The good news is that it seems that the marketplace is taking care of the issues that have been raised by Nutter and others regarding problems with counterfeiting and the sale of invalid tickets.

“As consumers and as clients become more familiar with these offerings, you’re going to see less in the unauthorized secondary marketplace, and you’re going to see more transactions taking place in the authorized marketplace,” Poindexter said.

“That’s a really important distinction.
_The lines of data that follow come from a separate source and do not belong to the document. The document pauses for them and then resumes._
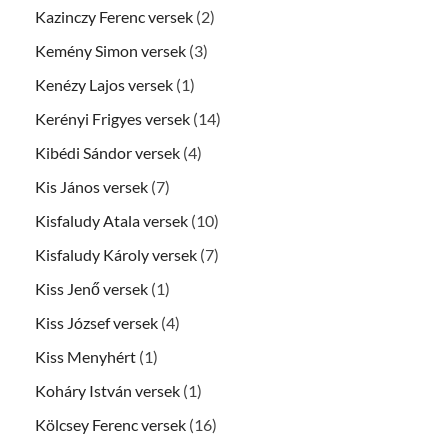
Kazinczy Ferenc versek
(2)
Kemény Simon versek
(3)
Kenézy Lajos versek
(1)
Kerényi Frigyes versek
(14)
Kibédi Sándor versek
(4)
Kis János versek
(7)
Kisfaludy Atala versek
(10)
Kisfaludy Károly versek
(7)
Kiss Jenő versek
(1)
Kiss József versek
(4)
Kiss Menyhért
(1)
Koháry István versek
(1)
Kölcsey Ferenc versek
(16)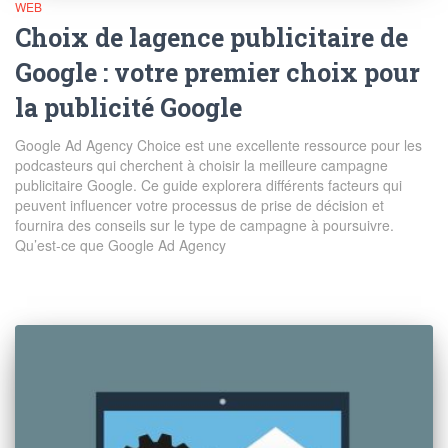
WEB
Choix de lagence publicitaire de
Google : votre premier choix pour
la publicité Google
Google Ad Agency Choice est une excellente ressource pour les
podcasteurs qui cherchent à choisir la meilleure campagne
publicitaire Google. Ce guide explorera différents facteurs qui
peuvent influencer votre processus de prise de décision et
fournira des conseils sur le type de campagne à poursuivre.
Qu’est-ce que Google Ad Agency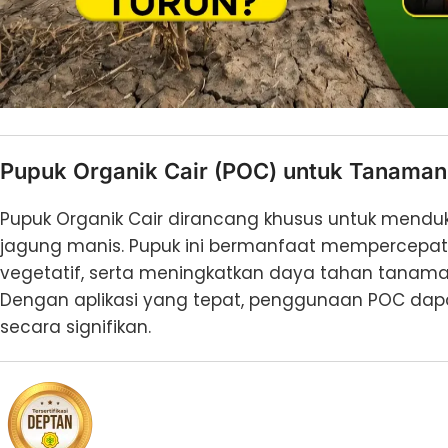
Pupuk Organik Cair (POC) untuk Tanama
Pupuk Organik Cair dirancang khusus untuk mendu
jagung manis. Pupuk ini bermanfaat mempercep
vegetatif, serta meningkatkan daya tahan tanam
Dengan aplikasi yang tepat, penggunaan POC da
secara signifikan.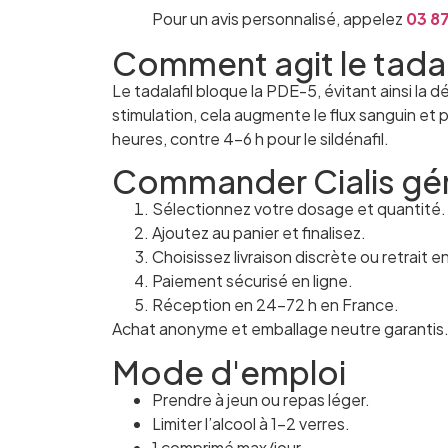
Pour un avis personnalisé, appelez
03 87
Comment agit le tadal
Le tadalafil bloque la PDE-5, évitant ainsi l
stimulation, cela augmente le flux sanguin et
heures, contre 4-6 h pour le sildénafil.
Commander Cialis gé
Sélectionnez votre dosage et quantité.
Ajoutez au panier et finalisez.
Choisissez livraison discrète ou retrait 
Paiement sécurisé en ligne.
Réception en 24-72 h en France.
Achat anonyme et emballage neutre garantis
Mode d'emploi
Prendre à jeun ou repas léger.
Limiter l’alcool à 1-2 verres.
1 comprimé max/jour.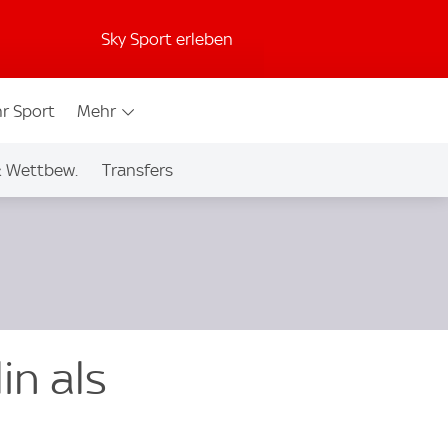
Sky Sport erleben
r Sport
Mehr
& Wettbew.
Transfers
in als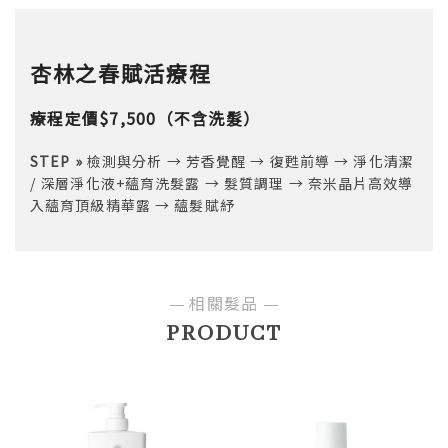
杏林之春賦活療程
療程定價$7,500（不含洗髮）
STEP »
檢測與分析 → 芳香覺醒 → 復甦前導 → 淨化清潔
/ 深層淨化液+蘊育洗髮露 → 髮質調理 → 奈米晶片高效導
入蘊育頂級精華露 → 蘊髮賦紓
相關髮品
PRODUCT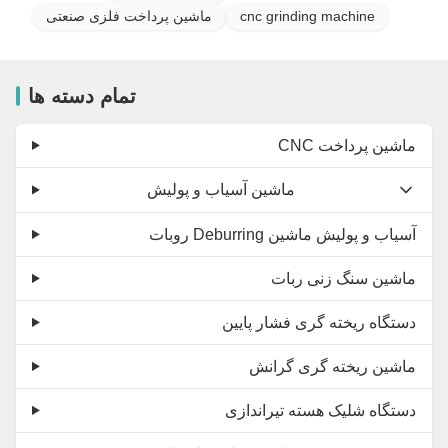
cnc grinding machine
ماشین پرداخت فلزی صنعتی
تمام دسته ها
CNC ماشین پرداخت
ماشین آسیاب و پولیش
روبات Deburring آسیاب و پولیش ماشین
ماشین سنگ زنی ربات
دستگاه ریخته گری فشار پایین
ماشین ریخته گری گرانش
دستگاه شلیک هسته تیراندازی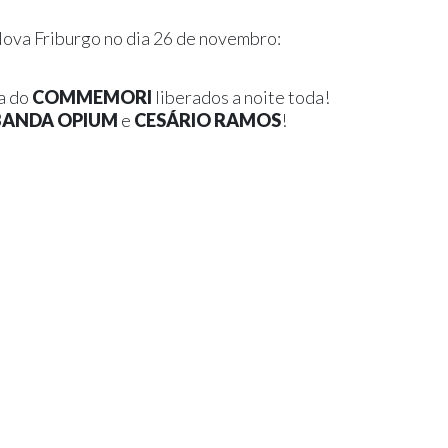
Nova Friburgo no dia 26 de novembro:
ra do
COMMEMORI
liberados a noite toda!
BANDA OPIUM
e
CESÁRIO RAMOS
!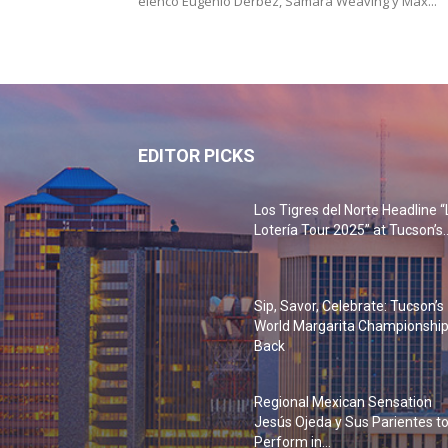
elenco Eugenio Derbez, Samara Weaving y Max...
EDITOR PICKS
Los Tigres del Norte Headline “
Lotería Tour 2025” at Tucson’s..
Sip, Savor, Celebrate: Tucson’s
World Margarita Championship
Back
Regional Mexican Sensation
Jesús Ojeda y Sus Parientes t
Perform in...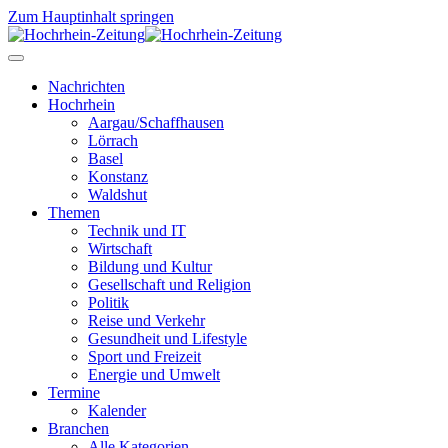
Zum Hauptinhalt springen
Nachrichten
Hochrhein
Aargau/Schaffhausen
Lörrach
Basel
Konstanz
Waldshut
Themen
Technik und IT
Wirtschaft
Bildung und Kultur
Gesellschaft und Religion
Politik
Reise und Verkehr
Gesundheit und Lifestyle
Sport und Freizeit
Energie und Umwelt
Termine
Kalender
Branchen
Alle Kategorien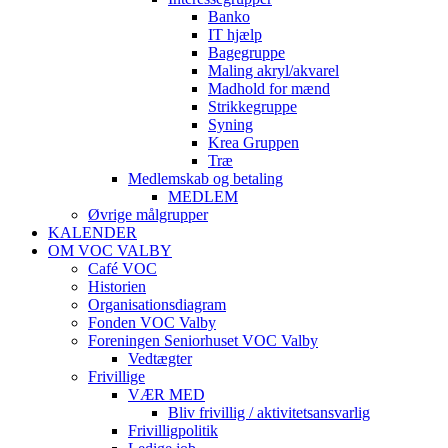
Banko
IT hjælp
Bagegruppe
Maling akryl/akvarel
Madhold for mænd
Strikkegruppe
Syning
Krea Gruppen
Træ
Medlemskab og betaling
MEDLEM
Øvrige målgrupper
KALENDER
OM VOC VALBY
Café VOC
Historien
Organisationsdiagram
Fonden VOC Valby
Foreningen Seniorhuset VOC Valby
Vedtægter
Frivillige
VÆR MED
Bliv frivillig / aktivitetsansvarlig
Frivilligpolitik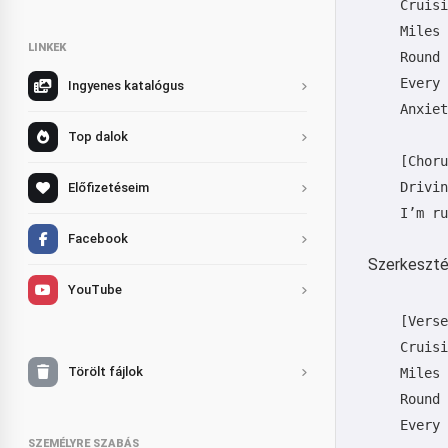
    Cruisi
    Miles 
LINKEK
    Round 
    Every 
Ingyenes katalógus
    Anxiet
Top dalok
    [Choru
    Drivin
Előfizetéseim
    I’m ru
Facebook
Szerkesztés
YouTube
    [Verse
    Cruisi
Törölt fájlok
    Miles 
    Round 
    Every 
SZEMÉLYRE SZABÁS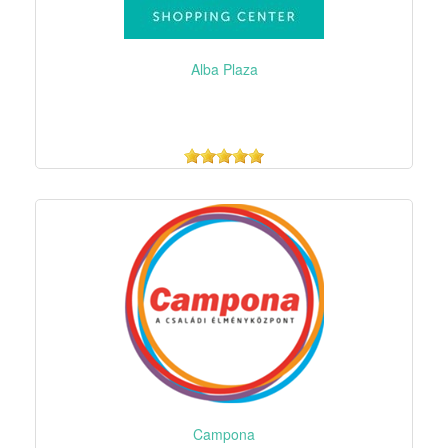
Alba Plaza
Campona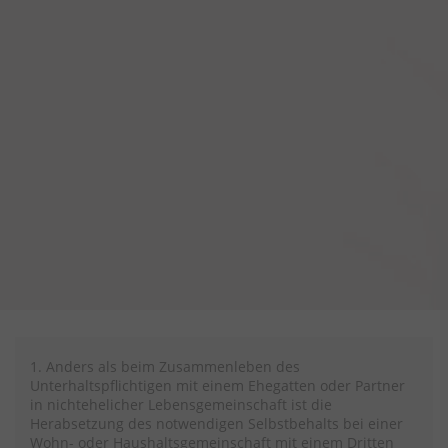
1. Anders als beim Zusammenleben des
Unterhaltspflichtigen mit einem Ehegatten oder Partner
in nichtehelicher Lebensgemeinschaft ist die
Herabsetzung des notwendigen Selbstbehalts bei einer
Wohn- oder Haushaltsgemeinschaft mit einem Dritten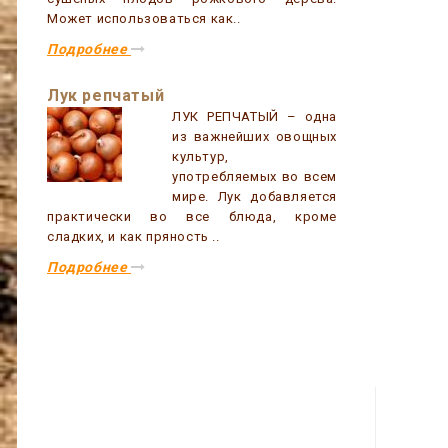
Может использоваться как..
Подробнее
Лук репчатый
ЛУК РЕПЧАТЫЙ – одна
из важнейших овощных
культур,
употребляемых во всем
мире. Лук добавляется
практически во все блюда, кроме
сладких, и как пряность ..
Подробнее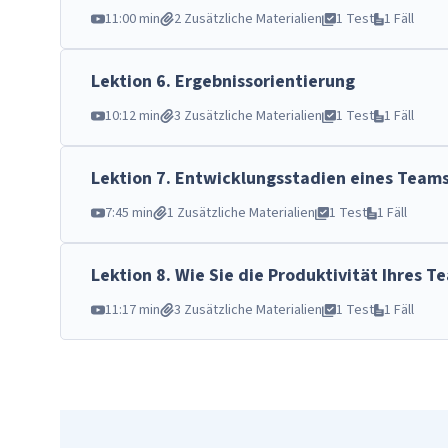
11:00 min
2 Zusätzliche Materialien
1 Test
1 Fäll
Lektion
6
.
Ergebnissorientierung
10:12 min
3 Zusätzliche Materialien
1 Test
1 Fäll
Lektion
7
.
Entwicklungsstadien eines Team
7:45 min
1 Zusätzliche Materialien
1 Test
1 Fäll
Lektion
8
.
Wie Sie die Produktivität Ihres T
11:17 min
3 Zusätzliche Materialien
1 Test
1 Fäll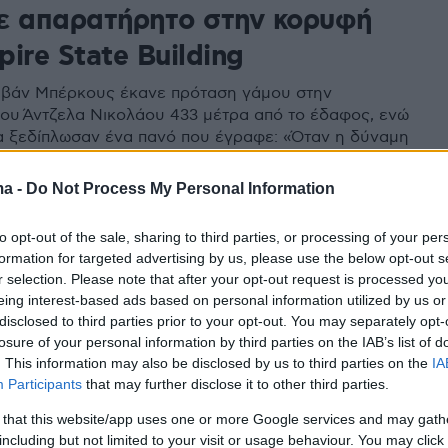
ε απαρατήρητο στην κορυφή
ire State Building
Ιβάν Μπέρκους έκανε πρόταση γάμου στην
ου Άντζελα Νικολάου 433 μέτρα από το έδαφος, ενώ
α ξεδίπλωσαν ένα πανό που έγραφε: «Όταν η δύναμη
ικά την αγάπη για την εξουσία, ο κόσμος γνωρίζει
- Το τρυφερό φιλί έξω από το δικαστήριο
ma -
Do Not Process My Personal Information
to opt-out of the sale, sharing to third parties, or processing of your per
54
3
formation for targeted advertising by us, please use the below opt-out s
καλλιτεχνών τσίρκου και ο
r selection. Please note that after your opt-out request is processed y
eing interest-based ads based on personal information utilized by us or
ένος» στην αδρεναλίνη: Ποιο
disclosed to third parties prior to your opt-out. You may separately opt-
το ζευγάρι Ρώσων που
losure of your personal information by third parties on the IAB’s list of
. This information may also be disclosed by us to third parties on the
IA
νιάστηκε στην κορυφή του
Participants
that may further disclose it to other third parties.
State Building
 that this website/app uses one or more Google services and may gath
including but not limited to your visit or usage behaviour. You may click 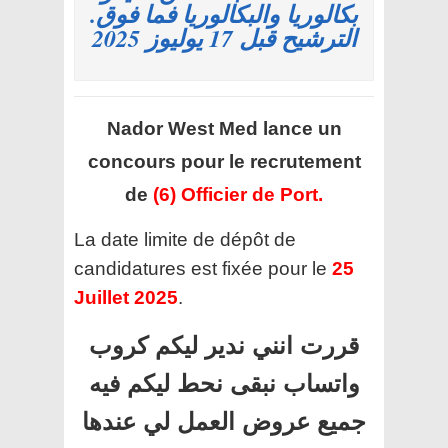
بكالوريا والبكالوريا فما فوق.
الترشيح قبل 17 يوليوز 2025
Nador West Med
lance un
concours pour le recrutement
de
(6) Officier de Port.
La date limite de dépôt de
candidatures est fixée pour le
25
Juillet 2025
.
قررت انني ندير ليكم كروب
واتساب نبقى نحط ليكم فيه
جميع عروض العمل لي عندها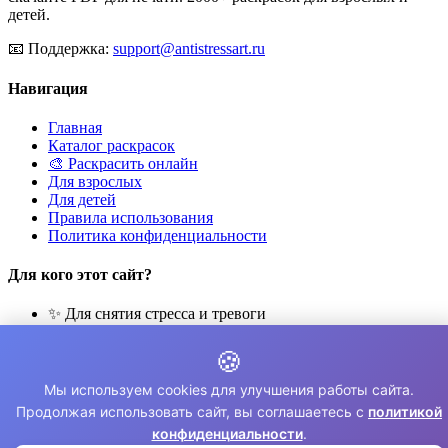
детей.
📧
Поддержка:
support@antistressart.ru
Навигация
Главная
Каталог раскрасок
🎨 Раскрасить онлайн
Для взрослых
Для детей
Правила использования
Политика конфиденциальности
Для кого этот сайт?
✨ Для снятия стресса и тревоги
🎨 Для развития креативности
🧘 Для медитации и расслабления
🍪
👨‍👩‍👧‍👦 Для семейного досуга
Мы используем cookies для улучшения работы сайта.
© 2026 Раскраски Антистресс. Все права защищены.
Продолжая использовать сайт, вы соглашаетесь с
политикой
конфиденциальности
.
⚠️ Все раскраски для личного использования. Коммерческое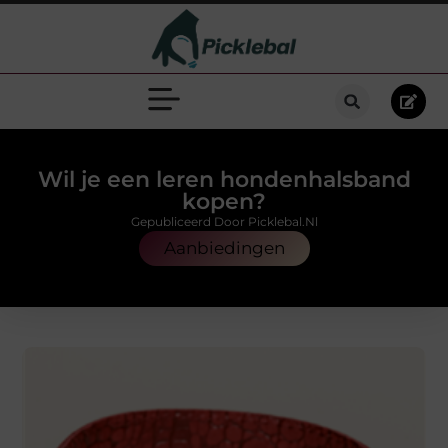
Wil je een leren hondenhalsband
kopen?
Gepubliceerd Door Picklebal.nl
Aanbiedingen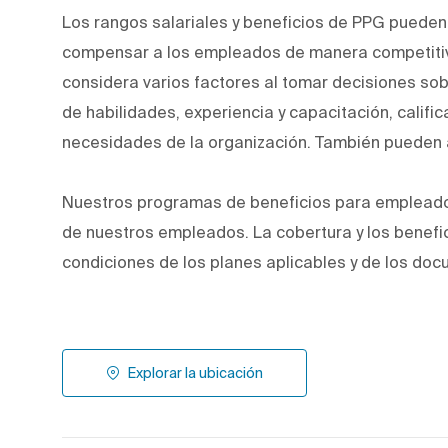
Los rangos salariales y beneficios de PPG pueden 
compensar a los empleados de manera competitiv
considera varios factores al tomar decisiones sob
de habilidades, experiencia y capacitación, calific
necesidades de la organización. También pueden a
Nuestros programas de beneficios para empleados
de nuestros empleados. La cobertura y los benefic
condiciones de los planes aplicables y de los doc
Explorar la ubicación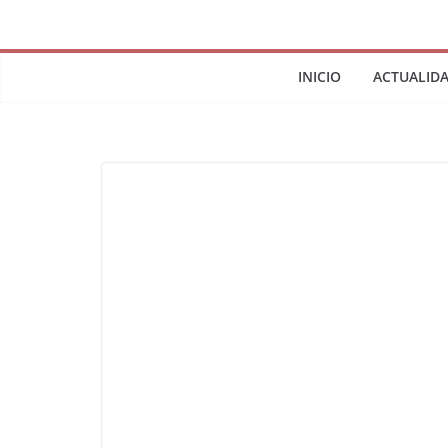
INICIO
ACTUALID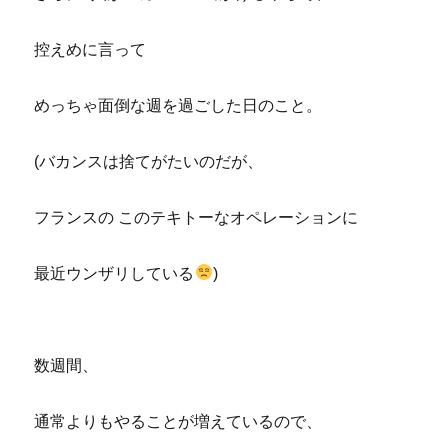
控えめに言って
めっちゃ面倒な週を過ごした日のこと。
(バカンスは捨てがたいのだが、
フランスの このテキトーなオペレーションに
最近ウンザリしている
)
数週間、
通常よりもやることが増えているので、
Because why would you buy a ticket from an unauthorized reseller and expose yourself to risk when you know that you can purchase through an event-authorized site and know that your ticket is going to get you into the show?” Poindexter said.

Nutter, for his part, is committed to researching what other legal remedies there might be to address the issues raised at Virginia Tech and elsewhere in the Commonwealth with respect to the influx of counterfeit tickets into the market.

“Because of the issues that I’m seeing here, I still want to try to work on it and work with the attorneys who represent the ticket resellers of the world to look at some ways to come at this,” Nutter said.

“I recognize that there’s some concern that we’re getting in the way of free commerce – that if Uncle Joe wants to sell his ticket to some guy, and he makes $10 on the sale, what’s the problem with that? That’s the hard part. That’s the innocent aspect to what happens – but then there’s the more criminal aspect of abusing people and frankly taking advantage of people,” Nutter said.